WHAT THE EXERCISE ASKS
Set down exactly the first line of the entries and every line after it, through the line with "शहिद लखन गाउँपालिका, गाउँ".

(Records from a data collection)
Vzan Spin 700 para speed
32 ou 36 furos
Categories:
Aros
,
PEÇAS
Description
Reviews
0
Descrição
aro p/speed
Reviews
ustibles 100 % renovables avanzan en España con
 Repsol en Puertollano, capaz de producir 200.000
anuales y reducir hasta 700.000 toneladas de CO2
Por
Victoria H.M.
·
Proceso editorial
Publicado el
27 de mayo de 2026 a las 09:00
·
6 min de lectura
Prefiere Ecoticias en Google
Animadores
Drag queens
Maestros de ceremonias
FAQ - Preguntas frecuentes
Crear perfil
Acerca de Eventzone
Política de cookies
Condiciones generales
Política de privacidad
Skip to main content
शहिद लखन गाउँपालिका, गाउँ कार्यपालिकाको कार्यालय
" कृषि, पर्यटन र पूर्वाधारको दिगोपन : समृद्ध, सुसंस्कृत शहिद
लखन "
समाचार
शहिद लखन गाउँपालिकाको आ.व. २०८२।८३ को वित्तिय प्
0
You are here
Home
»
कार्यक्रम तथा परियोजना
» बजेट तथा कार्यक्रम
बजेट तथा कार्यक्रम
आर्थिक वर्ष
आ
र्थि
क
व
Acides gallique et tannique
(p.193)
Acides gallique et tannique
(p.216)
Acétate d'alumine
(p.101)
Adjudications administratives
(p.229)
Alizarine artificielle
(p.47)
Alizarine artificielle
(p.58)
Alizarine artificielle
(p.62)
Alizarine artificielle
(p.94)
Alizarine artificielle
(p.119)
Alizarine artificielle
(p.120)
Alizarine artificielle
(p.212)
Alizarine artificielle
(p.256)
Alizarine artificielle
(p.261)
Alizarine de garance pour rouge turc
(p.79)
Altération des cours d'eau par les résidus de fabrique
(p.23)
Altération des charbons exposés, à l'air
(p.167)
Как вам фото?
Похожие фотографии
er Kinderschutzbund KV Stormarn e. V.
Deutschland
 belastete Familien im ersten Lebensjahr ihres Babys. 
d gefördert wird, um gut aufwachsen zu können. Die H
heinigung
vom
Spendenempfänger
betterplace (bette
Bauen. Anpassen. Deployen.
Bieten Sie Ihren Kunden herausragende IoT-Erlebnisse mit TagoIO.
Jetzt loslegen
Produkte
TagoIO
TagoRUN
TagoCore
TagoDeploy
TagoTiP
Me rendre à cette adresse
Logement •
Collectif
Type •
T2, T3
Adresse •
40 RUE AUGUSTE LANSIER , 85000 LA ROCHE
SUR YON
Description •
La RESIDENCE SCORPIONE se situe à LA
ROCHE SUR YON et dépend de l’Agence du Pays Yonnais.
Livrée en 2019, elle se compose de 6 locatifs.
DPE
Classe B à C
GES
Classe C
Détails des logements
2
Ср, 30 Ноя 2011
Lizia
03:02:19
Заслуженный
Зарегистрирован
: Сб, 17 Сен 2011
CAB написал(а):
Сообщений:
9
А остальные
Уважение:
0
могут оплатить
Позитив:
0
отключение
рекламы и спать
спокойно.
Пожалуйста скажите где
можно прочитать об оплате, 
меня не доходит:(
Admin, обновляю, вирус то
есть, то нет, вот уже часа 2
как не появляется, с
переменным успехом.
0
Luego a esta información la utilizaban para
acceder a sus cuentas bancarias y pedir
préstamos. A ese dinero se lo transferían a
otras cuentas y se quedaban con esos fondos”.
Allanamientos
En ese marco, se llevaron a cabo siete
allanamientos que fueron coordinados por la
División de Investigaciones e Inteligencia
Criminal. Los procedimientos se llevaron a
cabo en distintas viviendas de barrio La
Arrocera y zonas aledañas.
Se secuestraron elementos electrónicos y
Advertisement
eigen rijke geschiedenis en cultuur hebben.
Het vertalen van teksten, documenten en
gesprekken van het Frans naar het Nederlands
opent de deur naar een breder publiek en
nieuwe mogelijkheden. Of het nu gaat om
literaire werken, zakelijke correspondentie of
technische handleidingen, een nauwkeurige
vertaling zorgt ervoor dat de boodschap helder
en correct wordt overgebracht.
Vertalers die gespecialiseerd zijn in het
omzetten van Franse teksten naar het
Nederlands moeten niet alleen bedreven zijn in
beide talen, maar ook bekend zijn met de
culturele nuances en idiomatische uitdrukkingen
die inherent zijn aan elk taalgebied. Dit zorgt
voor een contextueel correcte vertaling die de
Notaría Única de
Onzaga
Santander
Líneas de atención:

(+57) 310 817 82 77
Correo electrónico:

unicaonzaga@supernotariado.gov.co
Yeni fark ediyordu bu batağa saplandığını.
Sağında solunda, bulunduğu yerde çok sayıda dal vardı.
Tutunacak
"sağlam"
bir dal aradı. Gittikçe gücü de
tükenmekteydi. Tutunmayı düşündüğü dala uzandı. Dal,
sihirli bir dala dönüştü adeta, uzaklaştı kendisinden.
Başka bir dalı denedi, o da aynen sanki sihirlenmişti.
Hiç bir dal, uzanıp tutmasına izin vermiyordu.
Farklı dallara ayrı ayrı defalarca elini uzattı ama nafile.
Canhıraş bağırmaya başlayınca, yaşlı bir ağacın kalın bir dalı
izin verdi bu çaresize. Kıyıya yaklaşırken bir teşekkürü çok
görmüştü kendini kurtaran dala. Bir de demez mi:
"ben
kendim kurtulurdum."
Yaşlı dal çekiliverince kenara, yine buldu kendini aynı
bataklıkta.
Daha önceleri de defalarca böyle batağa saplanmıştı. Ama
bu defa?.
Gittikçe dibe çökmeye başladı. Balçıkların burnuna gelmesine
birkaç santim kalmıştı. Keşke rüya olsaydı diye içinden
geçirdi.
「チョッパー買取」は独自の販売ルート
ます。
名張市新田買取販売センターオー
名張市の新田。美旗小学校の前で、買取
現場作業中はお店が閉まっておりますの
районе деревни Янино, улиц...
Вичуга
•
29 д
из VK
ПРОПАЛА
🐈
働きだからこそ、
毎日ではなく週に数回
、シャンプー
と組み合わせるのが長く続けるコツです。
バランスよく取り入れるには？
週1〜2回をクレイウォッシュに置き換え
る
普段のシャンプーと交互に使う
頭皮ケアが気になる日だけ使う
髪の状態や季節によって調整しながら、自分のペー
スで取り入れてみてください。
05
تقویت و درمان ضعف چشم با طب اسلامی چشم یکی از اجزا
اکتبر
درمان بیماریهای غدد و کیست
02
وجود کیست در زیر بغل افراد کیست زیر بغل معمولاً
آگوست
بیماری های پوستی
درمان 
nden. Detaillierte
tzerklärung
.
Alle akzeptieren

RESULT OF THIS EXERCISE
Vzan Spin 700 para speed
32 ou 36 furos
Categories:
Aros
,
PEÇAS
Description
Reviews
0
Descrição
aro p/speed
Reviews
ustibles 100 % renovables avanzan en España con
 Repsol en Puertollano, capaz de producir 200.000
anuales y reducir hasta 700.000 toneladas de CO2
Por
Victoria H.M.
·
Proceso editorial
Publicado el
27 de mayo de 2026 a las 09:00
·
6 min de lectura
Prefiere Ecoticias en Google
Animadores
Drag queens
Maestros de ceremonias
FAQ - Preguntas frecuentes
Crear perfil
Acerca de Eventzone
Política de cookies
Condiciones generales
Política de privacidad
Skip to main content
शहिद लखन गाउँपालिका, गाउँ कार्यपालिकाको कार्यालय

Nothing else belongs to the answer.